The task – All of the data should be restated word for word, with the pictures omitted.

Given information –
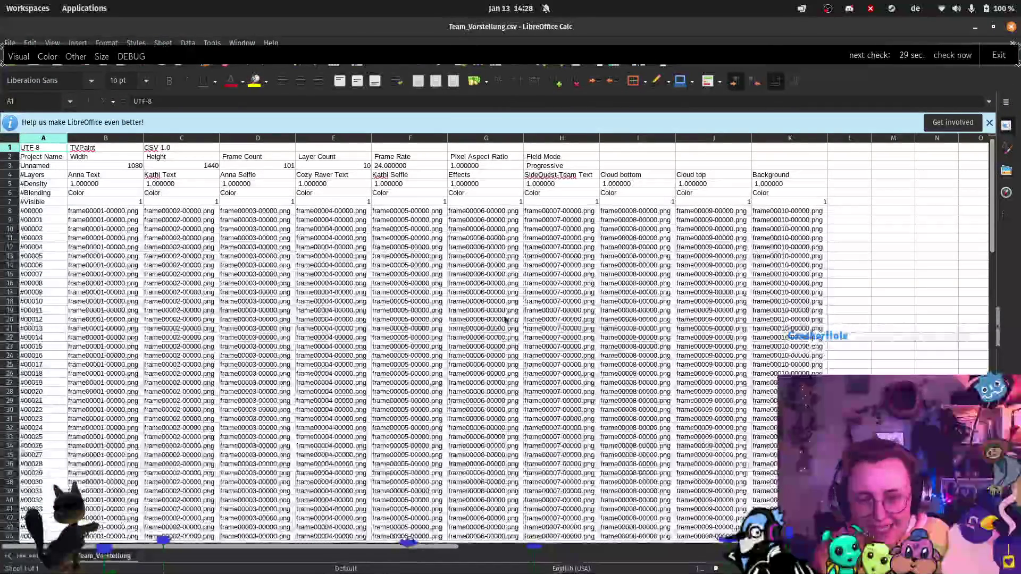
Step: Scroll through the frame list, close the feedback bar, and return to Files
scroll(503, 324, "down", 2)
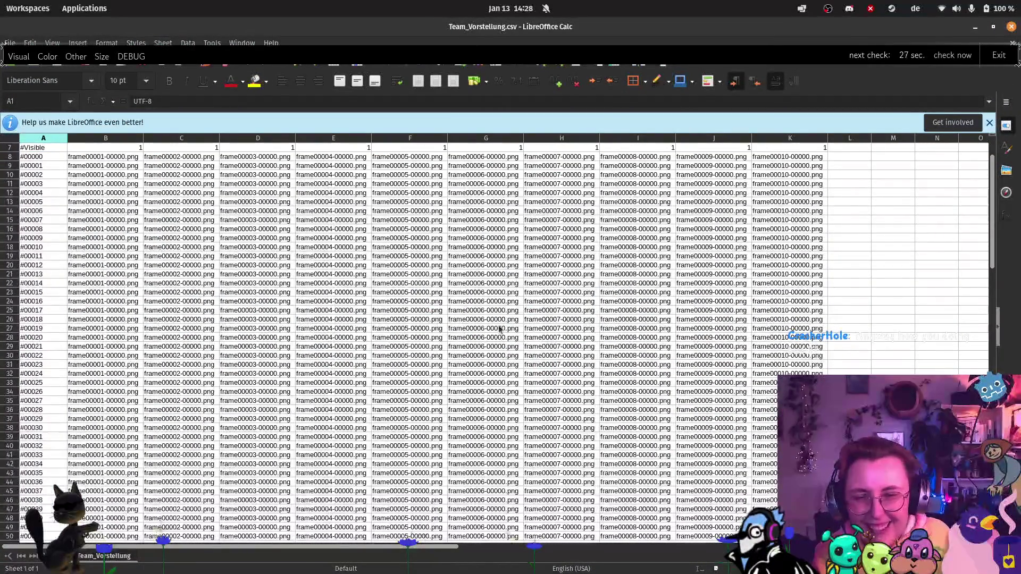
scroll(500, 328, "down", 8)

Task response –
Step: Scroll through the frame list, close the feedback bar, and return to Files
scroll(503, 324, "down", 2)
scroll(500, 328, "down", 8)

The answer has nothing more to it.